« Love » de Gaspar Noé : la liberté de création menacée ?


[BUZZ] L’info a fait beaucoup de bruit durant le week-end ! Fleur Pellerin , la Ministre de la Culture et de la Communication, aurait en effet réclamé que le film « Love » de Gaspar Noé repasse par la commission de classification des œuvres cinématographiques…. commission qui s’était déjà prononcée en interdisant le film aux mineurs de moins de 16 ans. Pour ceux qui ont loupé quelque chose, c’est par ici que ça se passe !

© Wild Bunch Distribution
© Wild Bunch Distribution

Après le coup de gueule de Wild Bunch Distribution, et alors que le Ministère n’a toujours pas commenté cette information qui reste donc au stade la rumeur, le site 20 Minutes note que les cinéastes de l’ARP, la société civile des Auteurs-Réalisateurs-Producteurs, ont décidé de s’en mêler en évoquant une liberté de création menacée.
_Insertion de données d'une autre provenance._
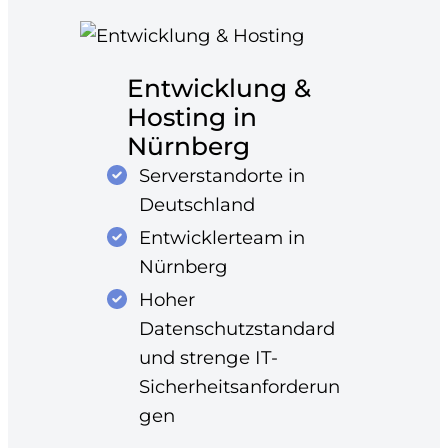
Entwicklung &
Hosting in
Nürnberg
Serverstandorte in
Deutschland
Entwicklerteam in
Nürnberg
Hoher
Datenschutzstandard
und strenge IT-
Sicherheitsanforderun
gen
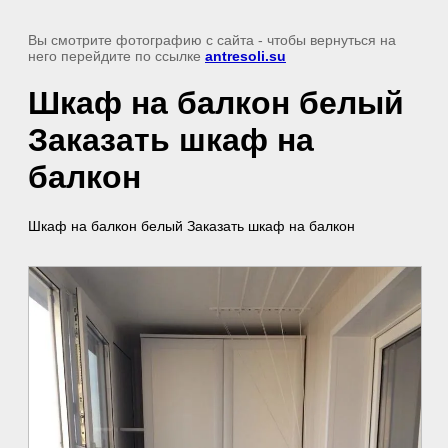
Вы смотрите фотографию с сайта
- чтобы вернуться на
него перейдите по ссылке
antresoli.su
Шкаф на балкон белый
Заказать шкаф на
балкон
Шкаф на балкон белый Заказать шкаф на балкон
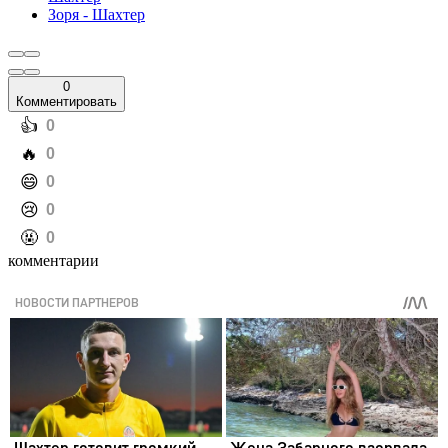
Зоря - Шахтер
0
Комментировать
️👍
0
️🔥
0
️😄
0
️😢
0
️🤬
0
комментарии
Voici le communiqué de presse publié à ce sujet :

Les cinéastes de L’ARP sont extrêmement surpris d’apprendre qu’après la décision de la Commission de classification des œuvres cinématographiques du CNC de recommander une interdiction aux moins de 16 ans pour le film Love, de Gaspar Noé, la Ministre de la Culture et de la Communication Fleur Pellerin ait pris l’initiative d’un deuxième visionnage en vue d’une interdiction aux moins de 18 ans pour sa diffusion en salles.

Cela appelle d’importantes questions, d’ordre institutionnel bien sûr, mais aussi sociétal.
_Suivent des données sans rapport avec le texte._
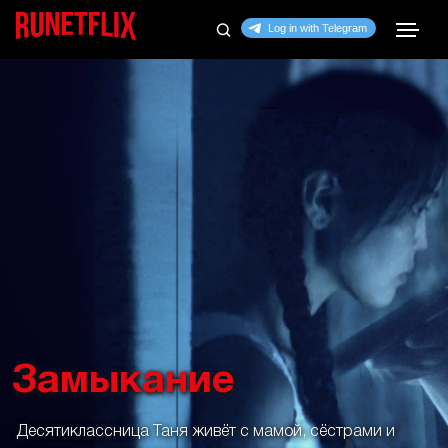
Замыкание
Десятиклассница Таня живёт с мамой, сёстрами и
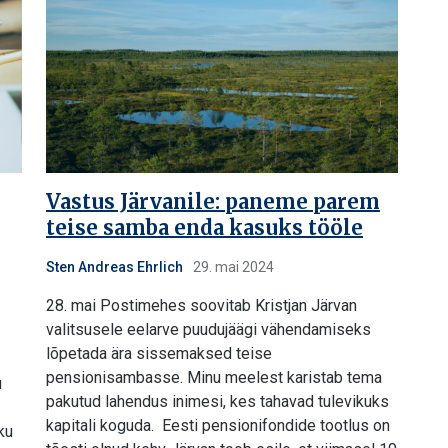
Vastus Järvanile: paneme parem
teise samba enda kasuks tööle
Sten Andreas Ehrlich
29. mai 2024
28. mai Postimehes soovitab Kristjan Järvan
valitsusele eelarve puudujäägi vähendamiseks
lõpetada ära sissemaksed teise
pensionisambasse. Minu meelest karistab tema
u
pakutud lahendus inimesi, kes tahavad tulevikuks
kapitali koguda. Eesti pensionifondide tootlus on
ku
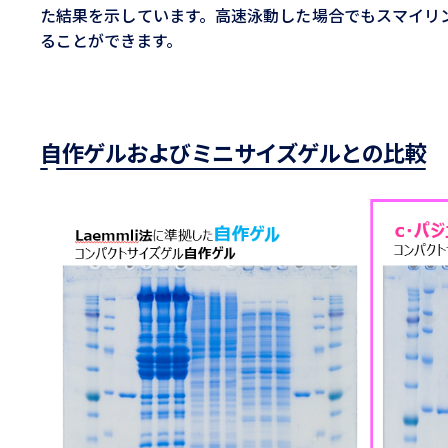
た結果を示しています。高速泳動した場合でもスマイリ
ることができます。
自作ゲルおよびミニサイズゲルとの比較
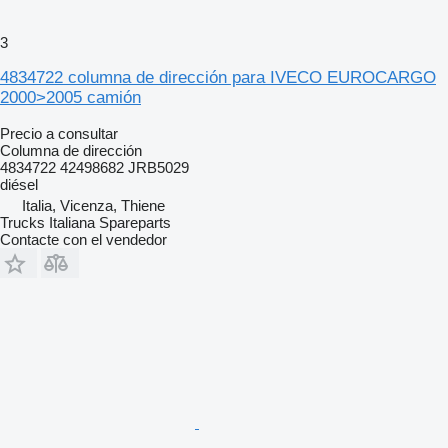
3
4834722 columna de dirección para IVECO EUROCARGO
2000>2005 camión
Precio a consultar
Columna de dirección
4834722 42498682 JRB5029
diésel
Italia, Vicenza, Thiene
Trucks Italiana Spareparts
Contacte con el vendedor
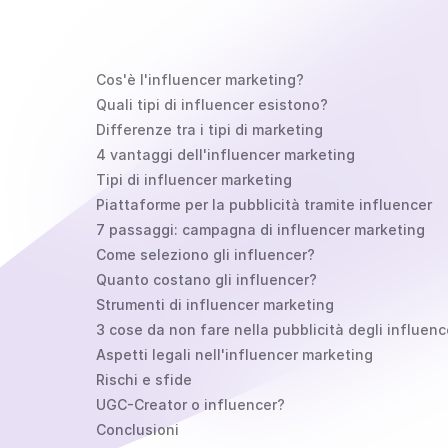
Cos'è l'influencer marketing?
Quali tipi di influencer esistono?
Differenze tra i tipi di marketing
4 vantaggi dell'influencer marketing
Tipi di influencer marketing
Piattaforme per la pubblicità tramite influencer
7 passaggi: campagna di influencer marketing
Come seleziono gli influencer?
Quanto costano gli influencer?
Strumenti di influencer marketing
3 cose da non fare nella pubblicità degli influenc
Aspetti legali nell'influencer marketing
Rischi e sfide
UGC-Creator o influencer?
Conclusioni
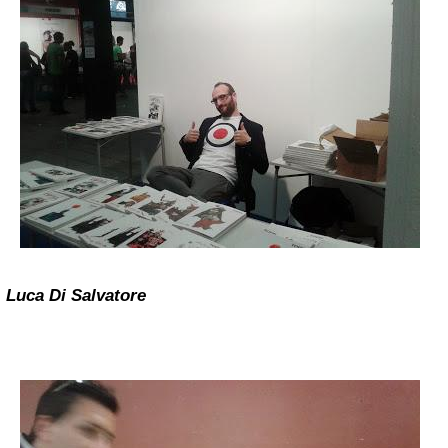
Luca Di Salvatore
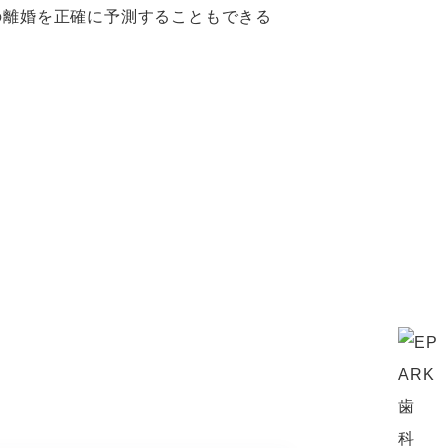
の離婚を正確に予測することもできる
Quelle légitimité reste-t-il à la Commission de classification lorsque ses avis sont dorénavant systématiquement remis en causes et régulièrement renversés par les juges ? Quelle logique y a-t-il à réunir la Commission si certaines classifications sont en fait automatiques, comme celle qui semble menacer le film de Gaspar Noé ?
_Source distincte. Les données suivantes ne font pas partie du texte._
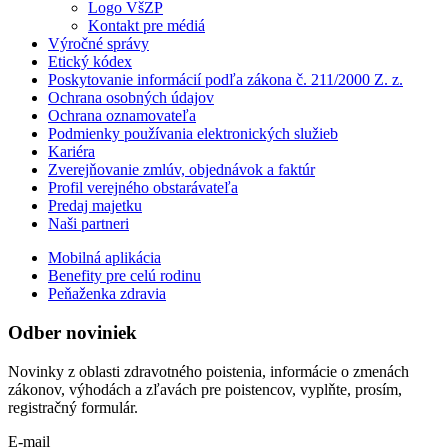
Logo VšZP
Kontakt pre médiá
Výročné správy
Etický kódex
Poskytovanie informácií podľa zákona č. 211/2000 Z. z.
Ochrana osobných údajov
Ochrana oznamovateľa
Podmienky používania elektronických služieb
Kariéra
Zverejňovanie zmlúv, objednávok a faktúr
Profil verejného obstarávateľa
Predaj majetku
Naši partneri
Mobilná aplikácia
Benefity pre celú rodinu
Peňaženka zdravia
Odber noviniek
Novinky z oblasti zdravotného poistenia, informácie o zmenách
zákonov, výhodách a zľavách pre poistencov, vyplňte, prosím,
registračný formulár.
E-mail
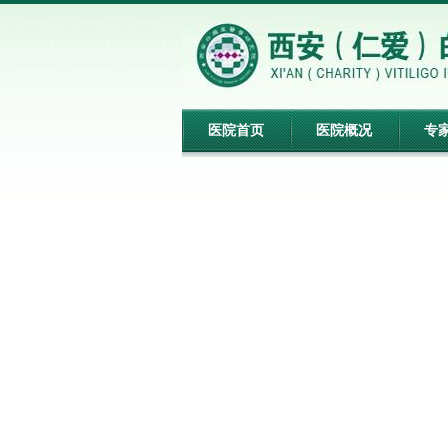
医院首页
医院概况
专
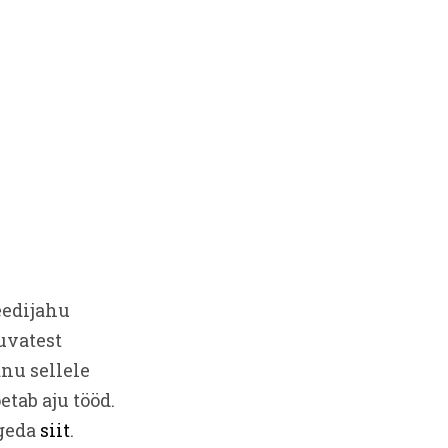
eedijahu
duvatest
nu sellele
tab aju tööd.
ugeda
siit
.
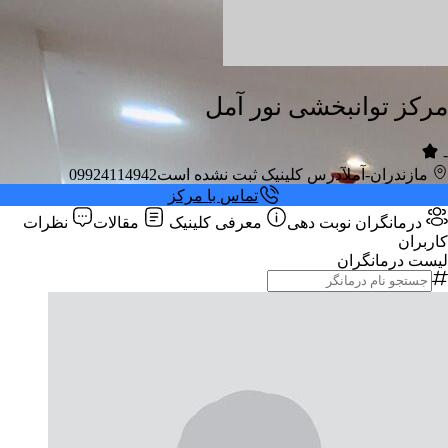
مرکز توانبخشی نور آمل
-
مازندران-آمل
آدرس کلینیک ثبت نشده است
09924114942
تماس با مرکز
درمانگران
نوبت دهی
معرفی کلینیک
مقالات
نظرات
کاربران
لیست درمانگران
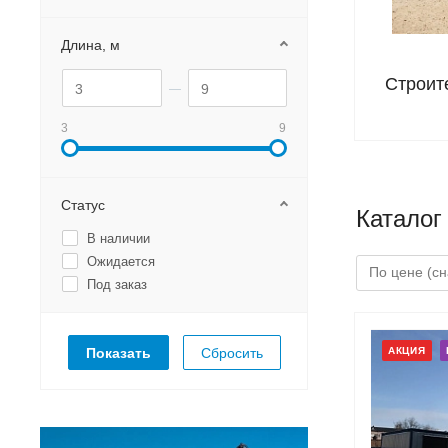
Длина, м
Строит
3
9
Статус
Каталог
В наличии
Ожидается
Под заказ
Сбросить
АКЦИЯ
Ces cas si fréquents actuellement pointent un dysfonctionnement qui ne peut laisser sans réagir.

Si la Commission rend des avis qui ne valent que pour elle, alors assumons qu’elle a fait son temps. Ou alors rendons-lui tout son sens et travaillons à lui rendre toute sa force : celle qui servira aussi à protéger les œuvres, la liberté de création et la liberté d’expression. Celle qui reconnaitra à nouveau au cinéma son rôle si singulier dans le monde d’images où nous vivons aujourd’hui. La France, si elle est une grande démocratie, ne l’est que tant que ces principes de liberté que nous venons d’évoquer sont respectés. Nous vivons une période trouble où ces principes semblent pourtant en danger, au prétexte de précautions qui dépassent largement l’objectif poursuivi.

Notre société n’aura rien à gagner à être le terrain de jeu exclusif du conservatisme et du puritanisme. La « moralisation » des œuvres, amie intime de la censure, est un jeu dangereux qui a appauvri toutes les nations qu’elle a tentées.

Les cinéastes de L’ARP restent convaincus que la poésie, toute sexuelle soit-elle, d’un cinéaste, en l’occurrence Gaspar Noé, restera une meilleure source éducative que les débauches de pornographie disponibles en permanence sur internet.

Nous demandons donc à la Ministre de la Culture et de la Communication, au CNC et à la Commission elle-même, l’ouverture d’une profonde réflexion sur le fonctionnement de cette dernière et sur les textes qui la régissent. Nous ne pouvons accepter que l’intégrité et le respect des œuvres continuent d’être ainsi bafoués.

On attendant maintenant que la Ministre s’exprime enfin sur cette polémique qui a tellement agité les réseaux sociaux en ce dernier week-end du mois de juin.